I’m Embracing Flawed Motherhood and Rejecting Pinterest-Perfection
By Farrah Alexander
IF YOU BROWSE the most popular pins on Pinterest, you’ll see a wide variety of things to do, how to look, how to live, how to parent, how to love and if you even attempt to do half of these things, I feel quite certain you will lose your blessed mind.
Do 600 burpees a day and lose the baby weight! Build a farmhouse table Joanna Gaines would envy! Dress like Meghan Markle! Organize your life! Avoid screen time! Try this sangria recipe! Try this energy bar recipe — it’s free of carbs, sugar, gluten, dairy and taste! Re-arrange your child’s room to promote learning through play! Try this brownie recipe — the secret ingredient is one full pound of sugar!!
You can find great tutorials and information. But most of the time just browsing the pins exhausts me. Obviously, there aren’t enough hours in the day to do everything Pinterest promotes. There aren’t enough hours in the day to do half of it.
But that’s not what you see on the pins. You see flawless models demonstrating Pilates moves without a single bead of sweat interfering with their impeccable makeup. You see regular moms mastering cake decorating as if they have their own Food Network show. You see gorgeous homes that look like the Fixer Upper crew just worked their magic.
I’ll admit I enjoy much of it. I can wield a glue gun with the best of them. I can whip up a meringue for macarons. My family indulges my love of cheesy, matching T-shirts. It’s fun. I do many things for my family or simply for myself, because I enjoy them.
But I cannot do ALL THE THINGS. I’m just a mere mortal mom. I can’t start my day before the sun rises with a grueling workout, then spend the rest of the day eating a keto, paleo, vegan, low-carb, low-calorie, whatever diet, then ensure my home looks like a Pottery Barn catalog at all times, then entertain my children with crafty activities, then be sure to get plenty of rest.

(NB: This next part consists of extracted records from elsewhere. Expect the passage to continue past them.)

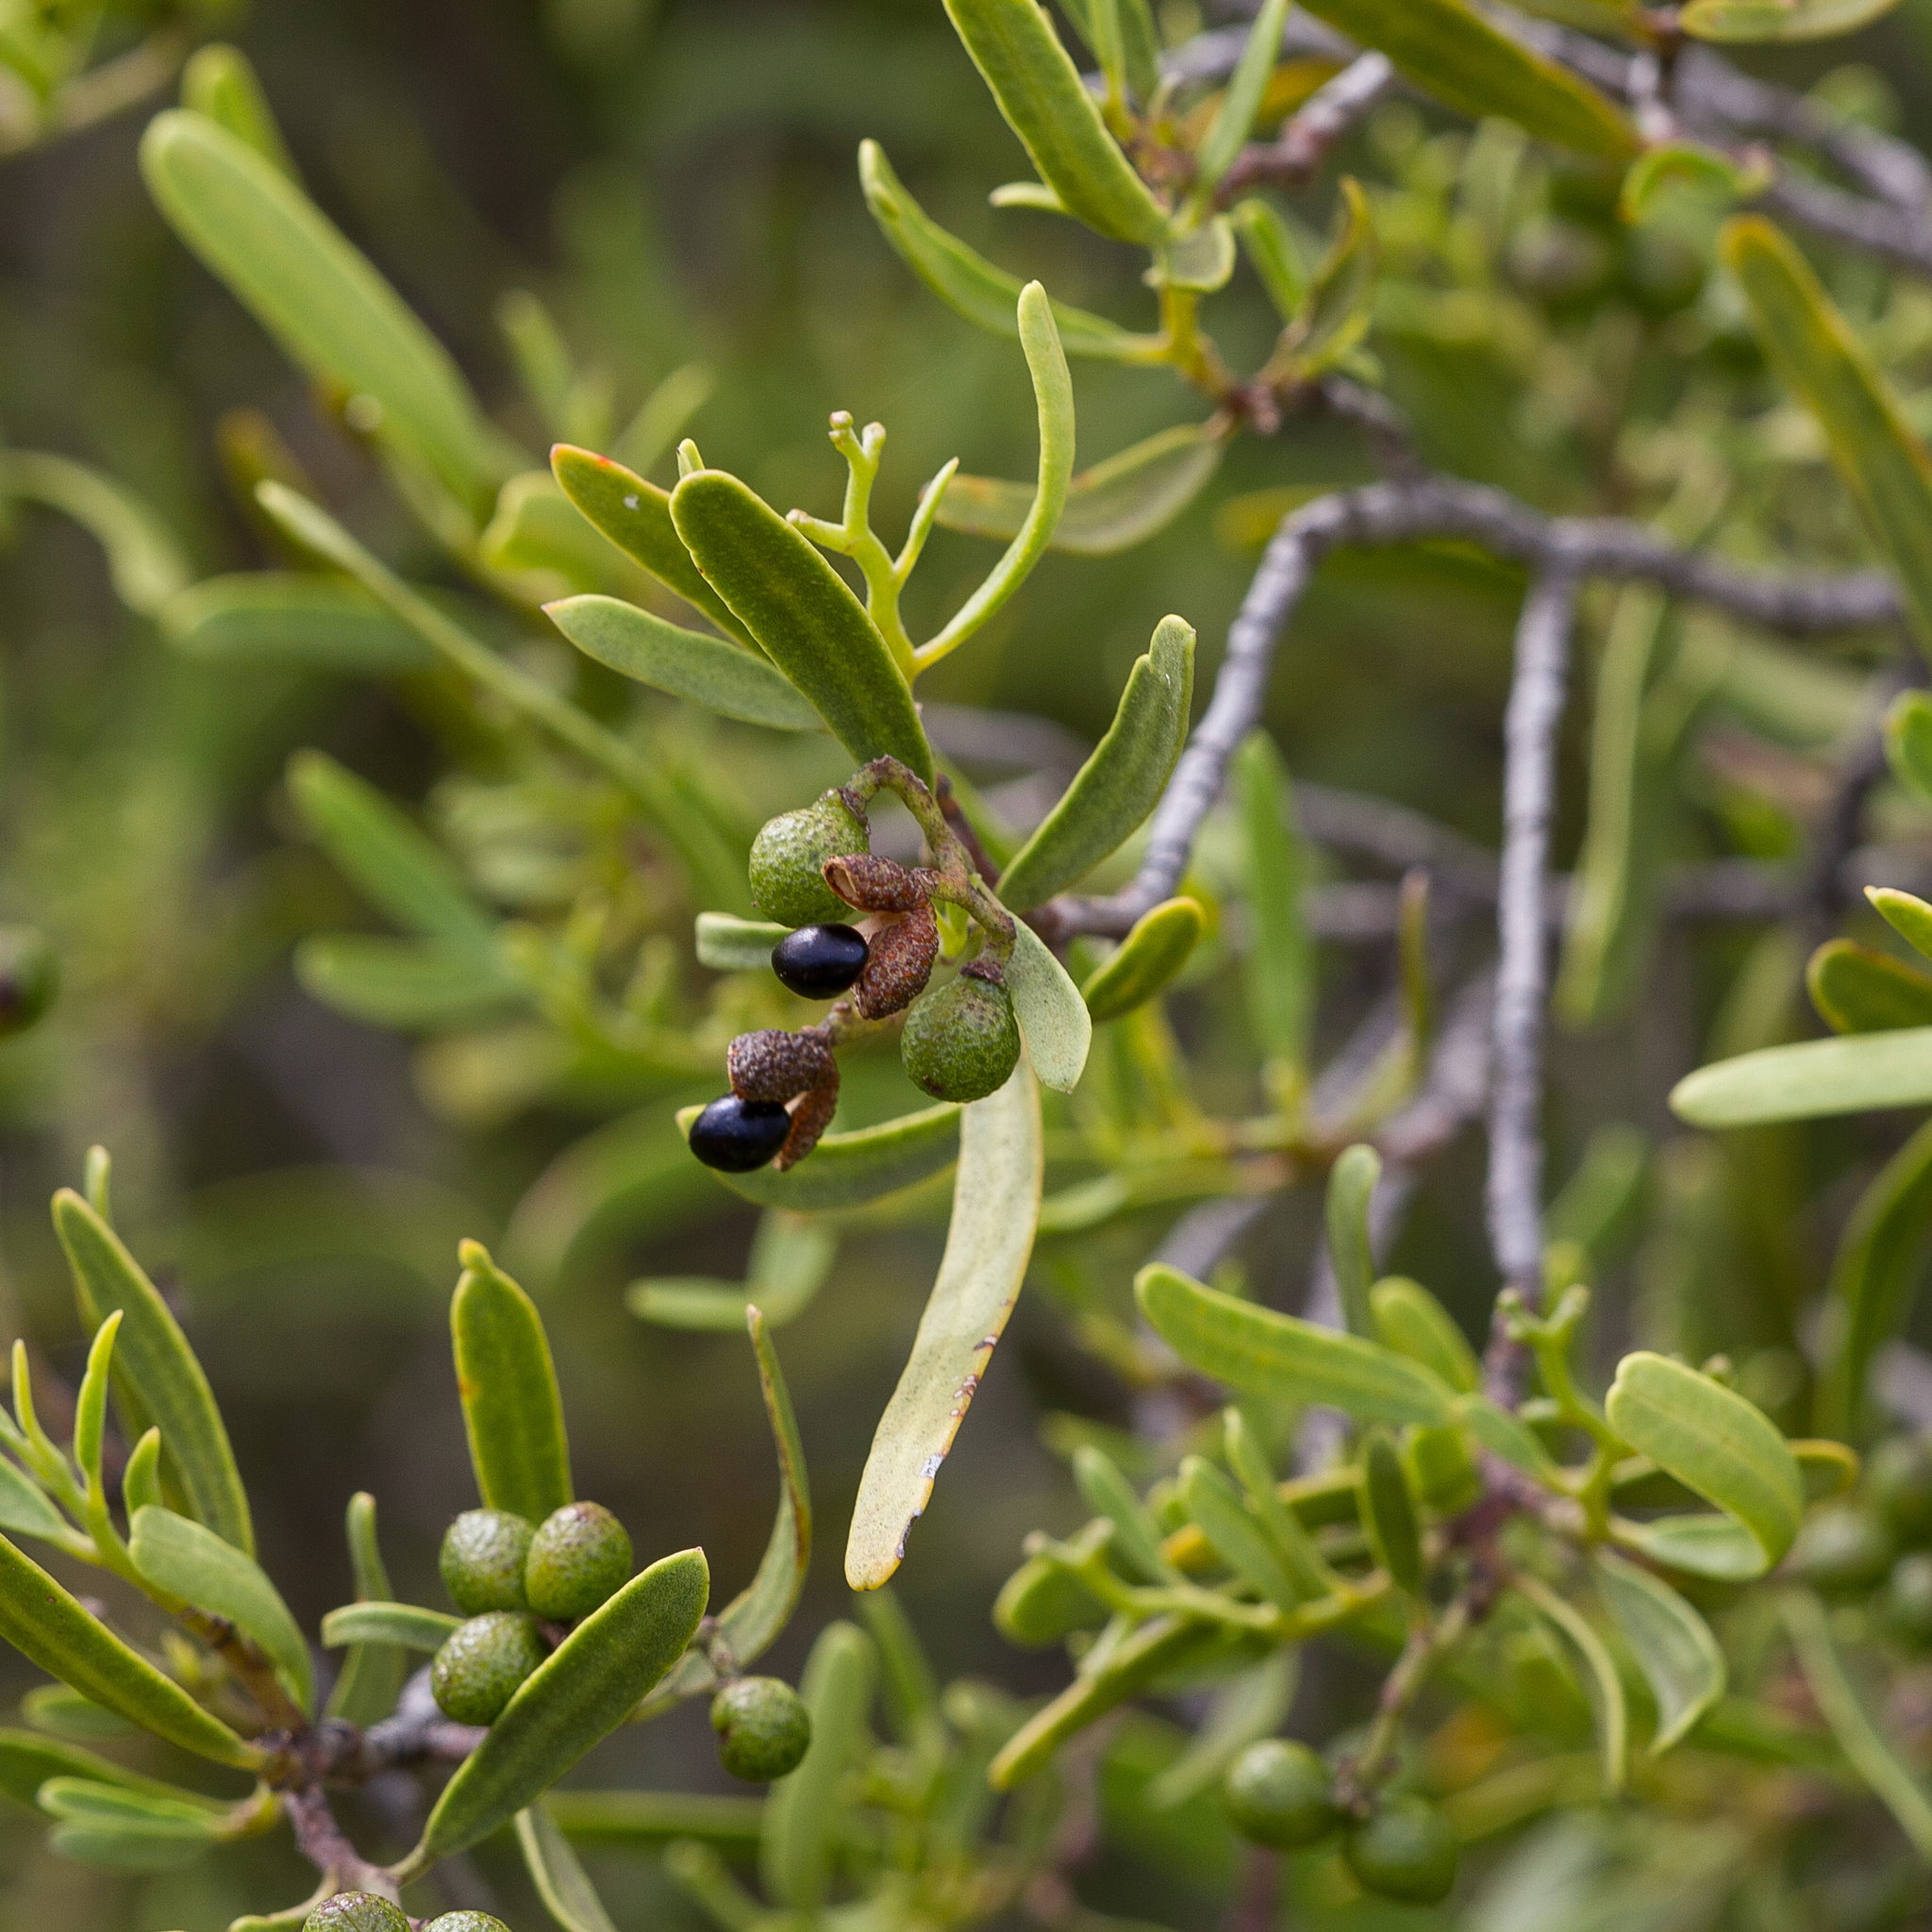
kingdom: Plantae
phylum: Tracheophyta
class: Magnoliopsida
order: Sapindales
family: Rutaceae
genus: Geijera
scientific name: Geijera linearifolia
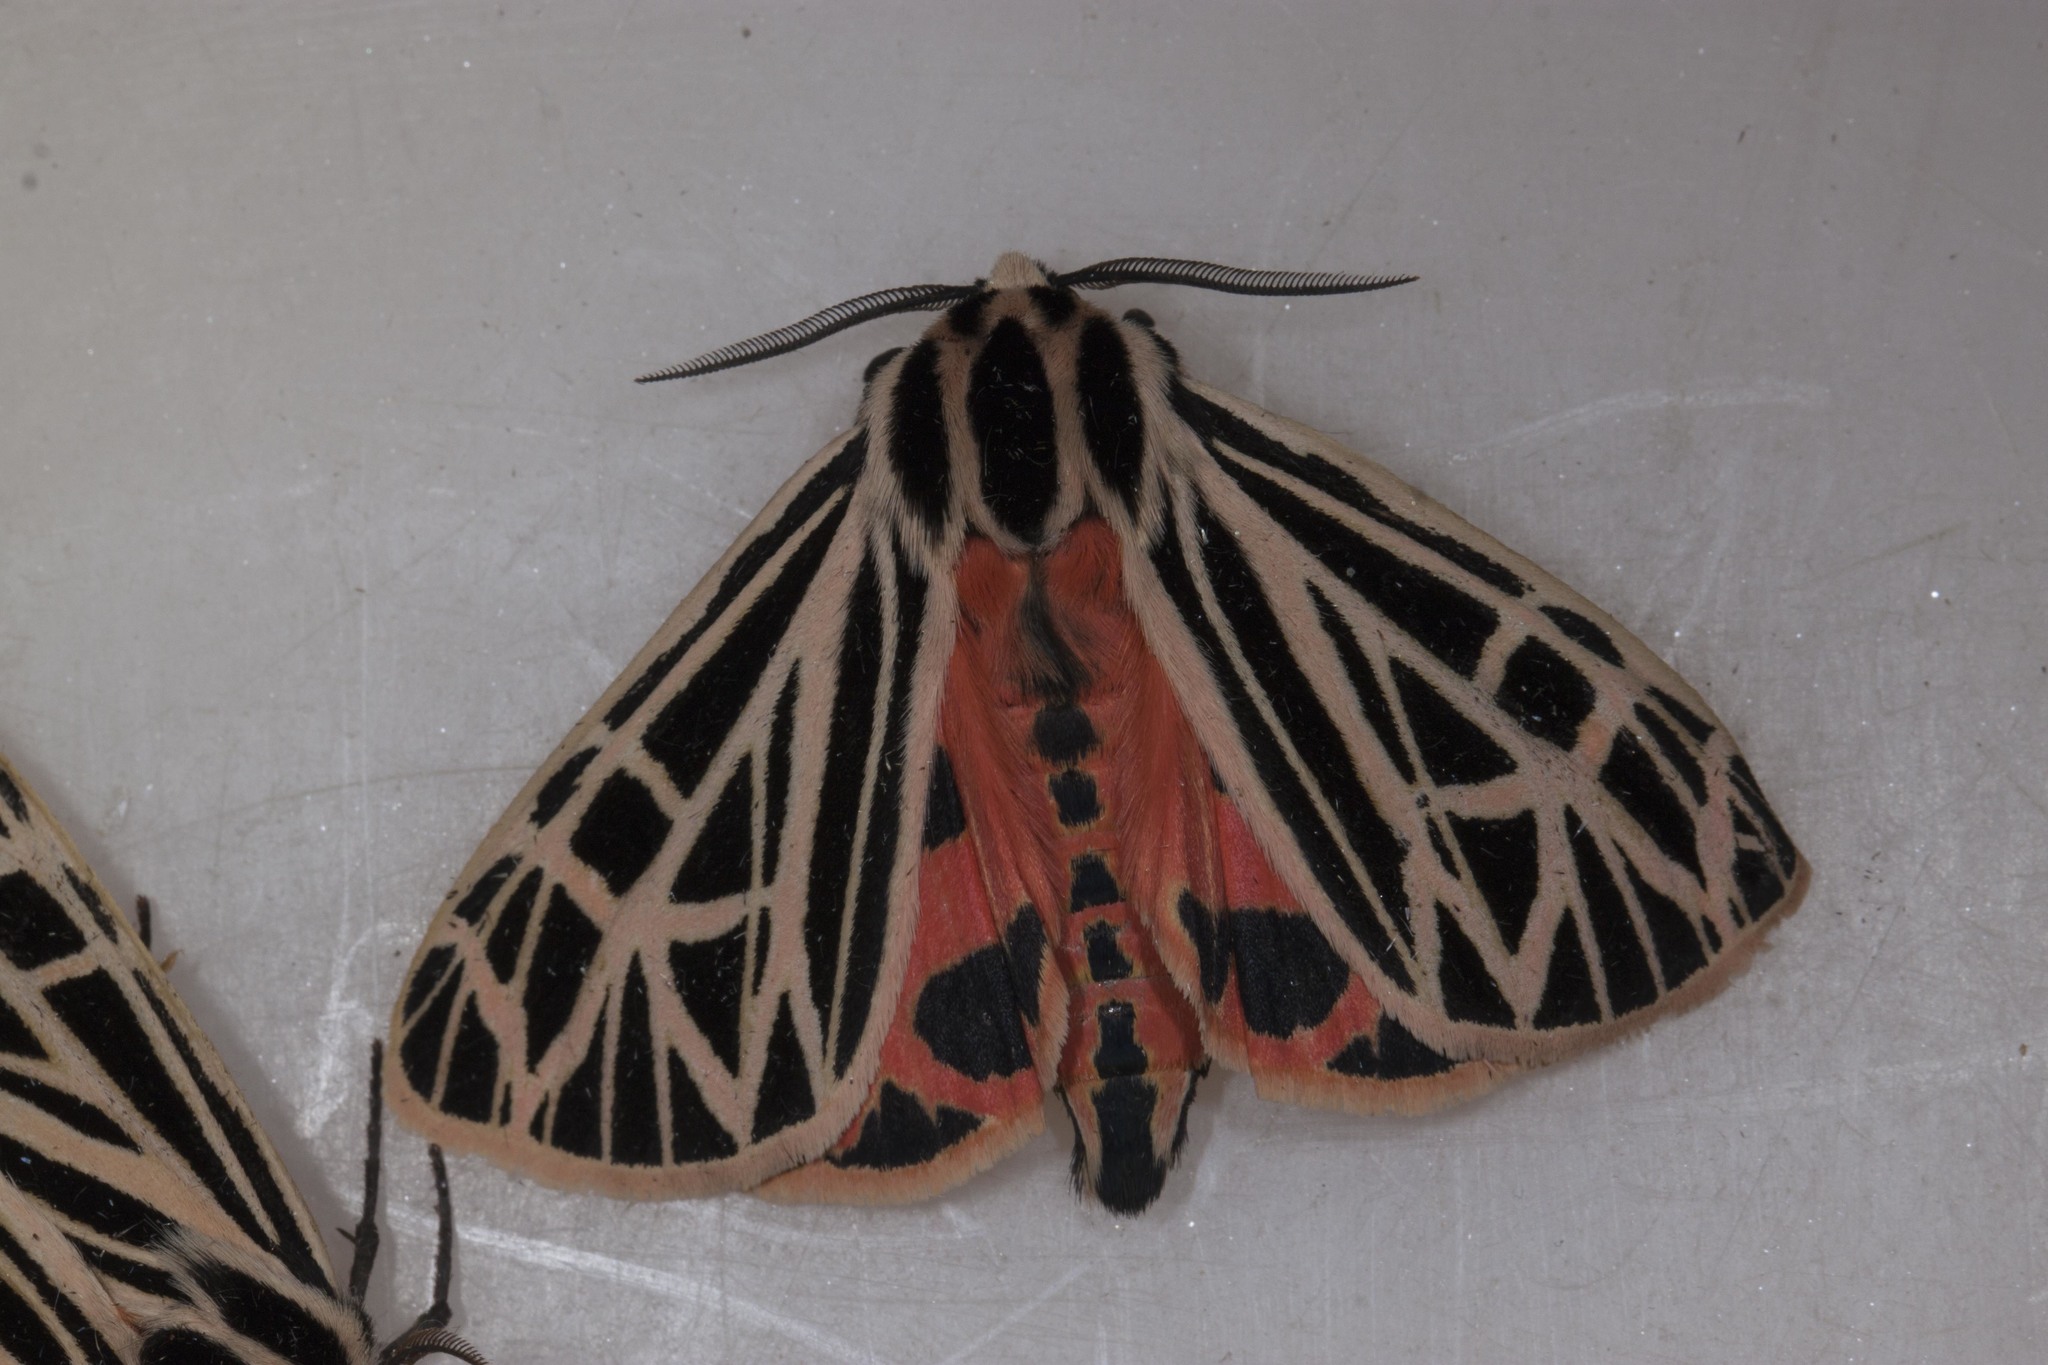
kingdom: Animalia
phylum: Arthropoda
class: Insecta
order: Lepidoptera
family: Erebidae
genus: Grammia
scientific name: Grammia virgo
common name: Virgin tiger moth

I can’t. Even if I could, I just don’t want to.
I typically don’t even make the brownies, because I opt for a box mix. Half my Pinterest attempts end in Pinterest failures.
I’m not a Pinterest-perfect mom. A life without carbs and cake is not a life I want to live.
My kitchen floor has a perpetual layer of Cheerios. I’m always losing my keys. I don’t dress or look like Meghan Markle — most of the time I wear yoga pants (FYI: my yoga pants have never even been to yoga). And that’s OK.
Thankfully, motherhood doesn’t demand perfection.
My kids don’t seem to care about my flaws and inability to keep our home Cheerios-free, much less magazine-worthy.
I don’t conceal my imperfections and flaws from them, they already know their mother isn’t perfect – and they don’t care.
There are many things I can’t do, but I can fiercely love my family. I can be there. I can kiss boo-boos. I can read stories. I can snuggle. It turns out, that’s enough.
One of the most rewarding and comforting feelings as a parent is to feel unconditional love reciprocated from your children. Since I don’t follow the Pinterest-perfect screen time guidelines, my kids are big fans of the Mr. Rogers inspired Daniel Tiger. We often sing one of Daniel Tiger’s songs to each other… I like you. I like you. I like you — just the way you are.
If you’re a hot mess mom like myself, this is such a beautiful message to receive from your children. They know you. They see you. You don’t have to strive for unattainable perfection. You don’t have to attempt to become someone you’re not. They like you just the way you are.
However, if you manage to maintain a pristine home complete with organized closets, do your 600 burpees a day, cook gourmet meals every evening and love every moment of it, good for you! I admire the heck out of moms who somehow manage to accomplish so much and do it so effortlessly.
Likewise, if you’re more like me and get through your days with the help of lots of coffee and dry shampoo, that’s great, too. Our strengths do not equate to superiority. Whether you appear to be a walking disaster or are the image of Pinterest perfection, you still have all it takes to be a darn good mom.
Parenting is hard. For some, the pursuit of perfection is futile and just makes things harder; others find it fulfilling. We’re all just drudging through and doing our best.
The truth is, our kids won’t remember the tiny details that make up so much of our days. They won’t remember how good we were at making fondant for their birthday cakes. They may not even remember what gifts we gave them. They may never notice or remember that our tummies weren’t trim after they were born. The details will slowly fade from their memories.
What they will remember is that we were there.
They’ll remember how we read them stories, even though we were so tired. They’ll remember we kissed their boo boos and somehow magically healed them. They’ll remember how small, safe and comforting it felt to be snuggled. Those are the little things that matter and become the foundation for their childhood memories.
If you also find yourself struggling and don’t see yourself as the perfect mom, don’t fret. I have no doubt you’re perfect in the eyes of your children who like you just the way you are.
I DON’T CONCEAL MY IMPERFECTIONS AND FLAWS FROM THEM, THEY ALREADY KNOW THEIR MOTHER ISN’T PERFECT – AND THEY DON’T CARE.